Vista

Orders stuck in Routing step

Løst

Incident Resolved: CTIM-1117
All stuck orders have been processed successfully with only 32 remaining in the auto retry process. Product Operations will follow up to ensure the remaining orders pass through. As everything is stable we are now containing this incident.
Please contact CTIM or see ticket for more details.

Opdateret

UPDATE:

The stuck order count has now reduced to 37 and these are currently in the auto-retry process. Next update in 30 minutes.

Opdateret

UPDATE:

Dispatch is rerunning the stuck items and it is expected that the count will be down to 0 in a few minutes. The next update will be shared in 30 minutes or sooner once all orders have passed through successfully.

Opdateret

UPDATE:

Order flow has stabilized with 1,166 stuck orders. Dispatch is preparing to rerun routing on them. IDP failures are still ongoing and both the Dispatch and Firecamp teams are addressing this with high priority. The next update will be provided in 30 minutes or sooner.

Opdateret

UPDATE:

Dispatch shared that the pod logs show ongoing issues and highlighted that a New Relic alert which monitors ship date errors has been consistently triggered over the past 3 hours. The alert is caused by IDP pods being unable to make outbound requests affecting the ship date process. Normally rerunning the most recent deployment and restarting the pods resolves the issue but this time it hasn’t worked and new pods are encountering the same problem. Both Dispatch and Firecamp are investigating the issue. Next update will be provided in 30 minutes or sooner.

Opdateret

UPDATE:
Escalation sent to: PCD: Dispatch Squad,PCD: Firecamp Squad

The Dispatch squad has requested the Firecamp team as the IDP pods are unable to connect to the network and rerunning deployments is no longer resolving the issue as it used to. The Firecamp team is now online and investigating the problem.

Opdateret

UPDATE:

Dispatch discovered that the underlying API is experiencing issues and an IDP problem is causing the orders to get stuck in routing which they believed was resolved two hours ago. The Dispatch team is actively investigating the issue which may potentially affect all products.

Opdateret

UPDATE:

Dispatch discovered that the underlying API is experiencing issues and an IDP problem is causing the orders to get stuck in routing which they believed was resolved two hours ago.

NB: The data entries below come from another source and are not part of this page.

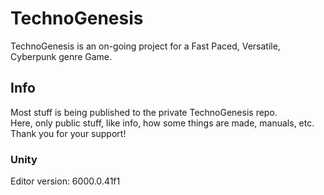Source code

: # TechnoGenesis

TechnoGenesis is an on-going project for a Fast Paced, Versatile, Cyberpunk genre Game.

## Info

Most stuff is being published to the private TechnoGenesis repo.
<br>
Here, only public stuff, like info, how some things are made, manuals, etc.
<br>
Thank you for your support!

### Unity

Editor version: 6000.0.41f1
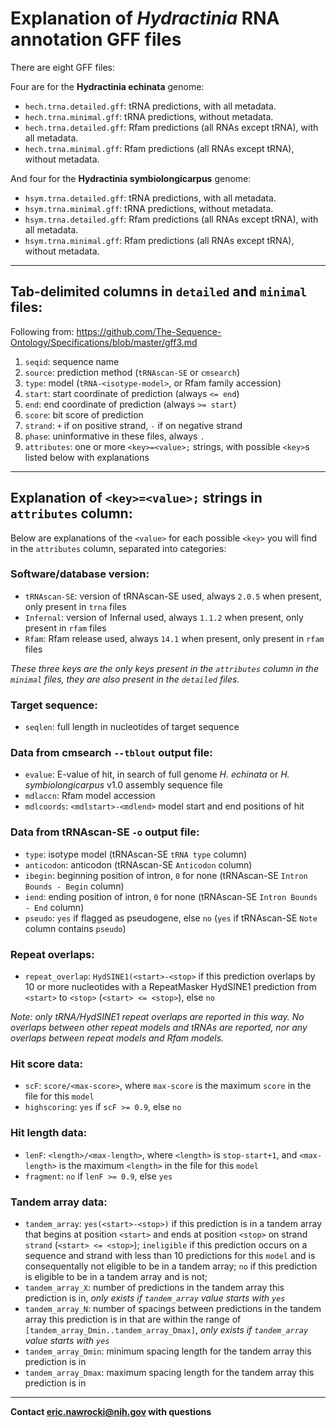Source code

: # Explanation of *Hydractinia* RNA annotation GFF files

There are eight GFF files:

Four are for the **Hydractinia echinata** genome:
* `hech.trna.detailed.gff`: tRNA predictions, with all metadata.
* `hech.trna.minimal.gff`:  tRNA predictions, without metadata. 
* `hech.trna.detailed.gff`: Rfam predictions (all RNAs except tRNA), with all metadata.
* `hech.trna.minimal.gff`:  Rfam predictions (all RNAs except tRNA), without metadata. 

And four for the **Hydractinia symbiolongicarpus** genome:
* `hsym.trna.detailed.gff`: tRNA predictions, with all metadata.
* `hsym.trna.minimal.gff`:  tRNA predictions, without metadata. 
* `hsym.trna.detailed.gff`: Rfam predictions (all RNAs except tRNA), with all metadata.
* `hsym.trna.minimal.gff`:  Rfam predictions (all RNAs except tRNA), without metadata. 

---

## Tab-delimited columns in `detailed` and `minimal` files:
Following from: https://github.com/The-Sequence-Ontology/Specifications/blob/master/gff3.md

1. `seqid`:      sequence name
2. `source`:     prediction method (`tRNAscan-SE` or `cmsearch`)
3. `type`:       model (`tRNA-<isotype-model>`, or Rfam family accession)
4. `start`:      start coordinate of prediction (always `<= end`)
5. `end`:        end coordinate of prediction (always `>= start`)
6. `score`:      bit score of prediction
7. `strand`:     `+` if on positive strand, `-` if on negative strand
8. `phase`:      uninformative in these files, always `.`
9. `attributes`: one or more `<key>=<value>;` strings, with possible `<key>`s listed below with explanations

---

## Explanation of `<key>=<value>;` strings in `attributes` column:

Below are explanations of the `<value>` for each possible `<key>`
you will find in the `attributes` column, separated into categories:

### Software/database version:
* `tRNAscan-SE`: version of tRNAscan-SE used, always `2.0.5` when present,
                 only present in `trna` files
* `Infernal`:    version of Infernal used, always `1.1.2` when present,
                 only present in `rfam` files
* `Rfam`:        Rfam release used, always `14.1` when present,
                 only present in `rfam` files                 

*These three keys are the only keys present in the `attributes` column in 
  the `minimal` files, they are also present in the `detailed` files.*
  
### Target sequence:
* `seqlen`: full length in nucleotides of target sequence

### Data from cmsearch `--tblout` output file:
* `evalue`:      E-value of hit, in search of full genome *H. echinata* or 
                 *H. symbiolongicarpus* v1.0 assembly sequence file
* `mdlaccn`:     Rfam model accession
* `mdlcoords`:   `<mdlstart>-<mdlend>` model start and end positions of hit

### Data from tRNAscan-SE `-o` output file:
* `type`:      isotype model (tRNAscan-SE `tRNA type` column)
* `anticodon`: anticodon (tRNAscan-SE `Anticodon` column)
* `ibegin`:    beginning position of intron, `0` for none (tRNAscan-SE `Intron Bounds - Begin` column)
* `iend`:      ending position of intron, `0` for none (tRNAscan-SE `Intron Bounds - End` column)
* `pseudo`:    `yes` if flagged as pseudogene, else `no` (`yes` if tRNAscan-SE `Note` column contains `pseudo`)

### Repeat overlaps:
* `repeat_overlap`: `HydSINE1(<start>-<stop>` if this prediction overlaps by 10 or more 
                     nucleotides with a RepeatMasker HydSINE1 prediction from 
                     `<start>` to `<stop>` (`<start> <= <stop>`), else `no`
                    
*Note: only tRNA/HydSINE1 repeat overlaps are reported in this
way. No overlaps between other repeat models and tRNAs are reported,
nor any overlaps between repeat models and Rfam models.*

### Hit score data:
* `scF`:         `score/<max-score>`, where `max-score` is the maximum
                 `score` in the file for this `model`
* `highscoring`: `yes` if `scF >= 0.9`, else `no`

### Hit length data:
* `lenF`:       `<length>/<max-length>`, where `<length>` is `stop-start+1`, and `<max-length>`
                is the maximum `<length>` in the file for this `model`
* `fragment`:   `no` if `lenF >= 0.9`, else `yes`

### Tandem array data:
* `tandem_array`:    `yes(<start>-<stop>)` if this prediction is in a tandem array that begins
                      at position `<start>` and ends at position `<stop>` on strand `strand`
                      (`<start> <= <stop>`);
                      `ineligible` if this prediction occurs on a sequence and strand with less
                      than 10 predictions for this `model` and is consequentally not eligible
                      to be in a tandem array;
                     `no` if this prediction is eligible to be in a tandem array and is not;
* `tandem_array_X`:   number of predictions in the tandem array this prediction is in, 
                      *only exists if `tandem_array` value starts with `yes`*
* `tandem_array_N`:   number of spacings between predictions in the tandem array this prediction
                      is in that are within the range of `[tandem_array_Dmin..tandem_array_Dmax]`, 
                      *only exists if `tandem_array` value starts with `yes`*
* `tandem_array_Dmin`: minimum spacing length for the tandem array this prediction is in
* `tandem_array_Dmax`: maximum spacing length for the tandem array this prediction is in

---
**Contact eric.nawrocki@nih.gov with questions**





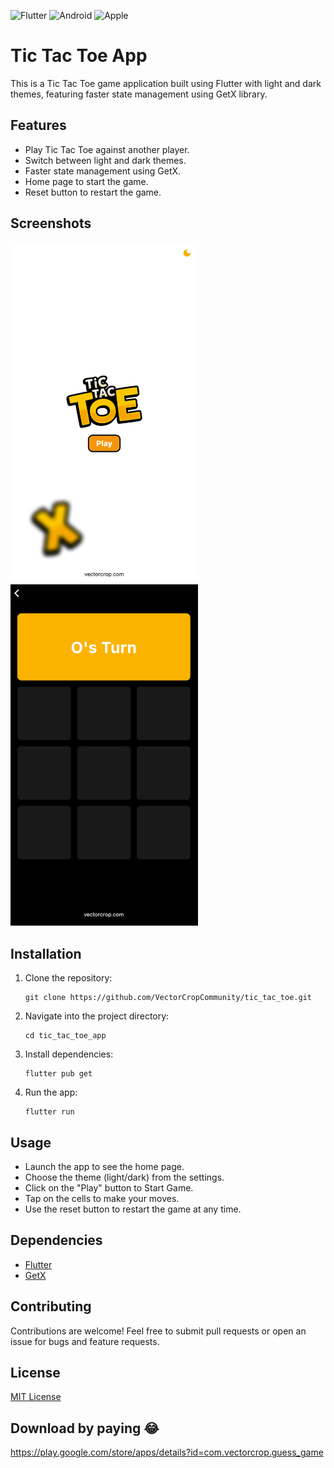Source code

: ![Flutter](https://img.shields.io/badge/Flutter-%2302569B.svg?style=for-the-badge&logo=Flutter&logoColor=white) ![Android](https://img.shields.io/badge/Android-3DDC84?style=for-the-badge&logo=android&logoColor=white) ![Apple](https://img.shields.io/badge/Apple-%23000000.svg?style=for-the-badge&logo=apple&logoColor=white) 

# Tic Tac Toe App

This is a Tic Tac Toe game application built using Flutter with light and dark themes, featuring faster state management using GetX library.

## Features

- Play Tic Tac Toe against another player.
- Switch between light and dark themes.
- Faster state management using GetX.
- Home page to start the game.
- Reset button to restart the game.

## Screenshots

<img src="screenshots/screenshot1.png" width="300"> <img src="screenshots/screenshot2.png" width="300">


## Installation

1. Clone the repository:

   ```
   git clone https://github.com/VectorCropCommunity/tic_tac_toe.git
   ```

2. Navigate into the project directory:

   ```
   cd tic_tac_toe_app
   ```

3. Install dependencies:

   ```
   flutter pub get
   ```

4. Run the app:

   ```
   flutter run
   ```

## Usage

- Launch the app to see the home page.
- Choose the theme (light/dark) from the settings.
- Click on the "Play" button to Start Game.
- Tap on the cells to make your moves.
- Use the reset button to restart the game at any time.

## Dependencies

- [Flutter](https://flutter.dev/)
- [GetX](https://pub.dev/packages/get)

## Contributing

Contributions are welcome! Feel free to submit pull requests or open an issue for bugs and feature requests.

## License

[MIT License](LICENSE)

## Download by paying 😂

https://play.google.com/store/apps/details?id=com.vectorcrop.guess_game
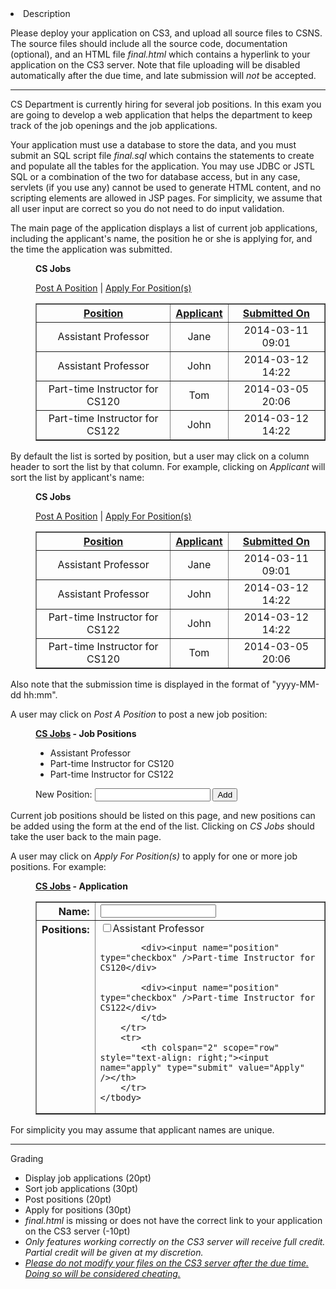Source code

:<li>Description</li>
</ul>

<p>Please deploy your application on CS3, and upload all source files to CSNS. The source files should include all the source code, documentation (optional), and an HTML file <i>final.html</i> which contains a hyperlink to your application on the CS3 server. Note that file uploading will be disabled automatically after the due time, and late submission will <i>not</i> be accepted.</p>

<hr />
<p>CS Department is currently hiring for several job positions. In this exam you are going to develop a web application that helps the department to keep track of the job openings and the job applications.</p>

<p>Your application must use a database to store the data, and you must submit an SQL script file <i>final.sql</i> which contains the statements to create and populate all the tables for the application. You may use JDBC or JSTL SQL or a combination of the two for database access, but in any case, servlets (if you use any) cannot be used to generate HTML content, and no scripting elements are allowed in JSP pages. For simplicity, we&nbsp;assume that all user input are correct so you do not need to do input validation.</p>

<p>The main page of the application displays a list of current job applications, including the applicant&#39;s name, the position he or she is applying for, and the time the application was submitted.</p>

<div style="margin-left: 40px;">
<p><strong>CS Jobs</strong></p>

<p><a href="#">Post A Position</a> | <a href="#">Apply For Position(s)</a></p>

<table border="1" cellpadding="2" cellspacing="2">
	<thead>
		<tr>
			<th><a href="#">Position</a></th>
			<th><a href="#">Applicant</a></th>
			<th><a href="#">Submitted On</a></th>
		</tr>
	</thead>
	<tbody>
		<tr>
			<td style="text-align: center;">Assistant Professor</td>
			<td style="text-align: center;">Jane</td>
			<td style="text-align: center;">2014-03-11 09:01</td>
		</tr>
		<tr>
			<td style="text-align: center;">Assistant Professor</td>
			<td style="text-align: center;">John</td>
			<td style="text-align: center;">2014-03-12 14:22</td>
		</tr>
		<tr>
			<td style="text-align: center;">Part-time Instructor for CS120</td>
			<td style="text-align: center;">Tom</td>
			<td style="text-align: center;">2014-03-05 20:06</td>
		</tr>
		<tr>
			<td style="text-align: center;">Part-time Instructor for CS122</td>
			<td style="text-align: center;">John</td>
			<td style="text-align: center;">2014-03-12 14:22</td>
		</tr>
	</tbody>
</table>
</div>

<p>By default the list is sorted by position, but a user may click on a column header to sort the list by that column. For example, clicking on <em>Applicant</em> will sort the list by applicant&#39;s name:</p>

<div style="margin-left: 40px;">
<p><strong>CS Jobs</strong></p>

<p><a href="#">Post A Position</a> | <a href="#">Apply For Position(s)</a></p>

<table border="1" cellpadding="2" cellspacing="2">
	<thead>
		<tr>
			<th><a href="#">Position</a></th>
			<th><a href="#">Applicant</a></th>
			<th><a href="#">Submitted On</a></th>
		</tr>
	</thead>
	<tbody>
		<tr>
			<td style="text-align: center;">Assistant Professor</td>
			<td style="text-align: center;">Jane</td>
			<td style="text-align: center;">2014-03-11 09:01</td>
		</tr>
		<tr>
			<td style="text-align: center;">Assistant Professor</td>
			<td style="text-align: center;">John</td>
			<td style="text-align: center;">2014-03-12 14:22</td>
		</tr>
		<tr>
			<td style="text-align: center;">Part-time Instructor for CS122</td>
			<td style="text-align: center;">John</td>
			<td style="text-align: center;">2014-03-12 14:22</td>
		</tr>
		<tr>
			<td style="text-align: center;">Part-time Instructor for CS120</td>
			<td style="text-align: center;">Tom</td>
			<td style="text-align: center;">2014-03-05 20:06</td>
		</tr>
	</tbody>
</table>
</div>

<p>Also note that the submission time is displayed in the format of &quot;yyyy-MM-dd hh:mm&quot;.</p>

<p>A user may click on <em>Post A Position</em> to post a new job position:</p>

<p style="margin-left: 40px;"><strong><a href="#">CS Jobs</a> - Job Positions</strong></p>

<ul>
	<li style="margin-left: 40px;">Assistant Professor</li>
	<li style="margin-left: 40px;">Part-time Instructor for CS120</li>
	<li style="margin-left: 40px;">Part-time Instructor for CS122</li>
</ul>

<p style="margin-left: 40px;">New Position: <input name="position" type="text" /> <input name="add" type="submit" value="Add" /></p>

<p>Current job positions should be listed on this page, and new positions can be added using the form at the end of the list. Clicking on <em>CS Jobs</em> should take the user back to the main page.</p>

<p>A user may click on <em>Apply For Position(s)</em> to apply for one or more job positions. For example:</p>

<div style="margin-left: 40px;">
<p><strong><a href="#">CS Jobs</a> - Application</strong></p>

<table border="1" cellpadding="2" cellspacing="2">
	<tbody>
		<tr>
			<th scope="row" style="text-align: right;">Name:</th>
			<td><input name="name" type="text" /></td>
		</tr>
		<tr>
			<th scope="row" style="text-align: right; vertical-align: top;">Positions:</th>
			<td>
			<div><input name="position" type="checkbox" />Assistant Professor</div>

			<div><input name="position" type="checkbox" />Part-time Instructor for CS120</div>

			<div><input name="position" type="checkbox" />Part-time Instructor for CS122</div>
			</td>
		</tr>
		<tr>
			<th colspan="2" scope="row" style="text-align: right;"><input name="apply" type="submit" value="Apply" /></th>
		</tr>
	</tbody>
</table>
</div>

<p>For simplicity you may assume that applicant names are unique.</p>

<hr />
<p>Grading</p>

<ul>
	<li>Display job applications (20pt)</li>
	<li>Sort job applications (30pt)</li>
	<li>Post positions (20pt)</li>
	<li>Apply for positions (30pt)</li>
	<li><i>final.html</i> is missing or does not have the correct link to your application on the CS3 server (-10pt)</li>
	<li style="font-style: italic;">Only features working correctly on the CS3 server will receive full credit. Partial credit will be given at my discretion.</li>
	<li style="font-style: italic;"><span style="text-decoration: underline;">Please do not modify your files on the CS3 server after the due time. Doing so will be considered cheating.</span></li>
</ul>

The team is actively investigating the issue.

Opdateret

UPDATE:

The Dispatch squad is investigating the stuck orders as some orders are not visible to the Product Operations team for retrying. Next update will be shared when we hear from them.

Opdateret

UPDATE:

There are still around 900 orders suspended and 800 stuck in processing within routing. The Product Operations team is actively working on clearing them by retrying.

Opdateret

UPDATE:

Following the fix deployment Viper order flow has resumed. The Access team will continue monitoring performance and the incident will be considered contained once the backlog is fully cleared.

Opdateret

UPDATE:

The backlog of orders stuck in routing has reduced to 2.4K from 2.6K and the team is continuing to monitor the situation. Improvements in the numbers are expected.

Opdateret

UPDATE:

Access team has deployed a fix across all impacted regions and are currently monitoring the performance. They will provide another update shortly.

Opdateret

UPDATE:

Order flow has resumed in MCP. Product Operations retried some orders which successfully passed routing. However there are still over 2.6K orders in routing. We are currently awaiting updates from the Access Domain regarding the deployment of the fix.

Opdateret

UPDATE:

Access domain has identified the root cause and are in the process of deploying a fix region by region. We’ll provide updates here once the fix is in place.

Opdateret

UPDATE:

Access domain joined the slack and informed The OCI (oauth.cimpress.io) service is currently down in the eu-west-1 and eu-central-regions. The Access team is investigating the root cause and working to implement a fix as soon as possible. We’ll provide an update shortly.

Opdateret

UPDATE:

Currently Product ops has joined the slack and looking into the issue, awaiting response access domain. next update in 30mins or less

Undersøgelse

New Incident: CTIM-1117
Priority: Critical
Escalation sent to: PCD: Product Operations,Access Domain for review.
Currently orders are stuck in Routing step and number is increasing.